Task statement – Once the line containing "M568,435l81,-260" is found in the entries below, restate it and each following line word for word, stopping after the line containing "M350,2193l15,-50 37,-62".

Stored items
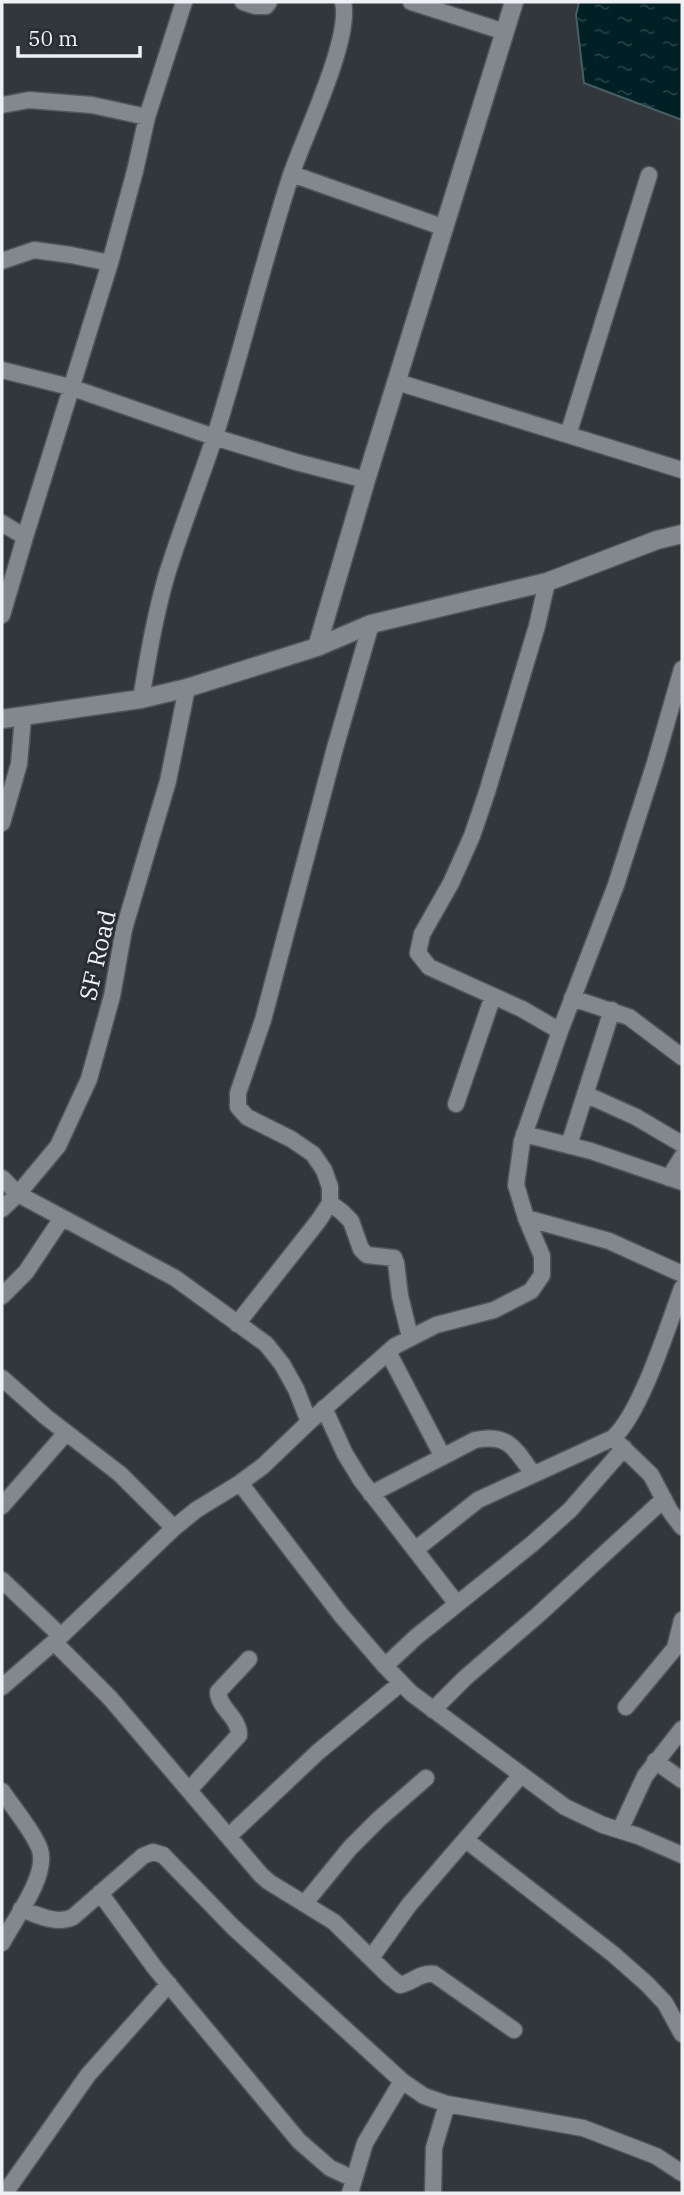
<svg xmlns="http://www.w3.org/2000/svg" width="684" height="2195" font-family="'IBM Plex Serif',serif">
	<defs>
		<pattern id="water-ripples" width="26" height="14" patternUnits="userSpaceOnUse" patternTransform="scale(1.75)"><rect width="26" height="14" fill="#002025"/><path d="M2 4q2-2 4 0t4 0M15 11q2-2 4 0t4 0" fill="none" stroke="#264145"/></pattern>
	</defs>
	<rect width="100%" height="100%" fill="#32373c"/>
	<!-- water -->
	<path fill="url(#water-ripples)" stroke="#475f63" stroke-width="2" d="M579,2h103v118l-98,-37 -8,-68z"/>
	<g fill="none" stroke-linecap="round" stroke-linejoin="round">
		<!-- minor casing -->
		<g stroke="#515559" stroke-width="19">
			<path id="minor" d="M243,2l12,4h11l3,-4
				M411,2l94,30
				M2,105l27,-5 63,5 55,12 -12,54 -25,92 -39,-8 -37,-5 -32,11
				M147,117l37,-115
				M292,174l153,54
				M2,370l68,17 144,50 82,25 70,18
				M397,382l285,88
				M568,435l81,-260
				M2,523l23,14 -23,78
				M25,537l85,-274
				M547,582l-10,44 -50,166 -15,44 -21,47 -29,51 -4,19 11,14 93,42 38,22
				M141,699c7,-42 14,-84 26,-125 16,-51 36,-100 52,-151 25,-81 45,-164 71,-245 13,-40 62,-139 53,-176
				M2,823l17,-59 4,-47
				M572,998l57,19 53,40
				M585,1094l51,23 46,27
				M456,1104l37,-108
				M524,1134l67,17 91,31
				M569,1145l43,-135
				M2,1178l16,16 157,84 91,66 16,20 14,25 13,33
				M669,1178l13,-21
				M330,1203l12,9 9,9 10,28 6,6 27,3 2,5 4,33 10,41
				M2,1209l16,-15 40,-48 31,-67 23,-83 12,-67 44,-148 19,-93
				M526,1218l83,23 73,33
				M2,1296l24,-24 36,-54
				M237,1324l82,-104 11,-17v-16l-6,-17 -11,-16 -22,-15 -44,-22 -9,-10v-14l25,-73 72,-272 36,-124
				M388,1352l55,105
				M2,1378l44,39 74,57 54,54
				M324,1408l21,46 16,26 96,124
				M617,1442l34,33 19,36 12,16
				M240,1483l101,132 44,51 26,27 154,114 38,18 35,11 44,19
				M371,1494l104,-54c34,-7 40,9 58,34
				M2,1506l64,-73
				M415,1550l63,-50 135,-62c28,-25 55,-112 69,-150
				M2,1580l59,56
				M54,1642l56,56 151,177 8,7 65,40 55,54 11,9c13,-3 21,-13 34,-11l80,56
				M385,1666l31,-29 116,-93 38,-34 54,-62
				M2,1687l59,-51 113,-108 22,-18 44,-27 23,-17 46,-44 86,-76 41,-21 58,-15 37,-19 11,-16v-19l-16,-38 -10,-33 6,-44 38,-110 56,-146 39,-122 27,-94
				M626,1707l49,-59 7,-28
				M433,1710l32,-32 73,-63 126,-116
				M655,1761l27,19
				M189,1790l50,-55c0,-18 -20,-26 -21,-43l31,-33
				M2,1791c10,15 33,43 38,59 8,26 -26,70 -38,93
				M620,1830l25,-54 37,-47
				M229,1836l89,-84 83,-69
				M466,1840l147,114 34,30 18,19 17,31
				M100,1893l55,75 144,173 31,27 24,11
				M305,1903l45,-55 29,-29 47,-41
				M21,1909c17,6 35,16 52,8l70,-61 10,-4 10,3 70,72 169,154 22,15 23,8 136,24 73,28 26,17
				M371,1958l38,-53 112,-130
				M5,2193l83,-118 81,-91
				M350,2193l15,-50 37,-62
				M433,2193l1,-45 13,-44"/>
		</g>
		<!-- tertiary casing -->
		<g stroke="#515559" stroke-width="21">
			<path id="tertiary" d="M317,647l49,-167 148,-478
				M2,719l139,-20 46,-11 130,-41 54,-23 176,-42 110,-42 25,-6"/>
		</g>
		<!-- minor -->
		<use href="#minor" stroke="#82888d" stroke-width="16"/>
		<!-- tertiary -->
		<use href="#tertiary" stroke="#82888d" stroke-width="18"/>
	</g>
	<g text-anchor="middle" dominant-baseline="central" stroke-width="6" stroke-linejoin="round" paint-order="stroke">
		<!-- street labels -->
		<g font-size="24" fill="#eef1f4" stroke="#282d32">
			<text transform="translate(97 955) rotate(-77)">SF Road</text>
		</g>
	</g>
	<!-- border -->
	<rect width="684" height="2195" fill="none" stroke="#eef1f4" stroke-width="7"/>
	<!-- scale -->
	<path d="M18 46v10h122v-10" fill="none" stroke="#eef1f4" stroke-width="3.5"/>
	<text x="28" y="46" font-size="21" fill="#eef1f4" stroke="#282d32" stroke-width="5" paint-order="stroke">50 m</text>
</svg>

Solution –
				M568,435l81,-260
				M2,523l23,14 -23,78
				M25,537l85,-274
				M547,582l-10,44 -50,166 -15,44 -21,47 -29,51 -4,19 11,14 93,42 38,22
				M141,699c7,-42 14,-84 26,-125 16,-51 36,-100 52,-151 25,-81 45,-164 71,-245 13,-40 62,-139 53,-176
				M2,823l17,-59 4,-47
				M572,998l57,19 53,40
				M585,1094l51,23 46,27
				M456,1104l37,-108
				M524,1134l67,17 91,31
				M569,1145l43,-135
				M2,1178l16,16 157,84 91,66 16,20 14,25 13,33
				M669,1178l13,-21
				M330,1203l12,9 9,9 10,28 6,6 27,3 2,5 4,33 10,41
				M2,1209l16,-15 40,-48 31,-67 23,-83 12,-67 44,-148 19,-93
				M526,1218l83,23 73,33
				M2,1296l24,-24 36,-54
				M237,1324l82,-104 11,-17v-16l-6,-17 -11,-16 -22,-15 -44,-22 -9,-10v-14l25,-73 72,-272 36,-124
				M388,1352l55,105
				M2,1378l44,39 74,57 54,54
				M324,1408l21,46 16,26 96,124
				M617,1442l34,33 19,36 12,16
				M240,1483l101,132 44,51 26,27 154,114 38,18 35,11 44,19
				M371,1494l104,-54c34,-7 40,9 58,34
				M2,1506l64,-73
				M415,1550l63,-50 135,-62c28,-25 55,-112 69,-150
				M2,1580l59,56
				M54,1642l56,56 151,177 8,7 65,40 55,54 11,9c13,-3 21,-13 34,-11l80,56
				M385,1666l31,-29 116,-93 38,-34 54,-62
				M2,1687l59,-51 113,-108 22,-18 44,-27 23,-17 46,-44 86,-76 41,-21 58,-15 37,-19 11,-16v-19l-16,-38 -10,-33 6,-44 38,-110 56,-146 39,-122 27,-94
				M626,1707l49,-59 7,-28
				M433,1710l32,-32 73,-63 126,-116
				M655,1761l27,19
				M189,1790l50,-55c0,-18 -20,-26 -21,-43l31,-33
				M2,1791c10,15 33,43 38,59 8,26 -26,70 -38,93
				M620,1830l25,-54 37,-47
				M229,1836l89,-84 83,-69
				M466,1840l147,114 34,30 18,19 17,31
				M100,1893l55,75 144,173 31,27 24,11
				M305,1903l45,-55 29,-29 47,-41
				M21,1909c17,6 35,16 52,8l70,-61 10,-4 10,3 70,72 169,154 22,15 23,8 136,24 73,28 26,17
				M371,1958l38,-53 112,-130
				M5,2193l83,-118 81,-91
				M350,2193l15,-50 37,-62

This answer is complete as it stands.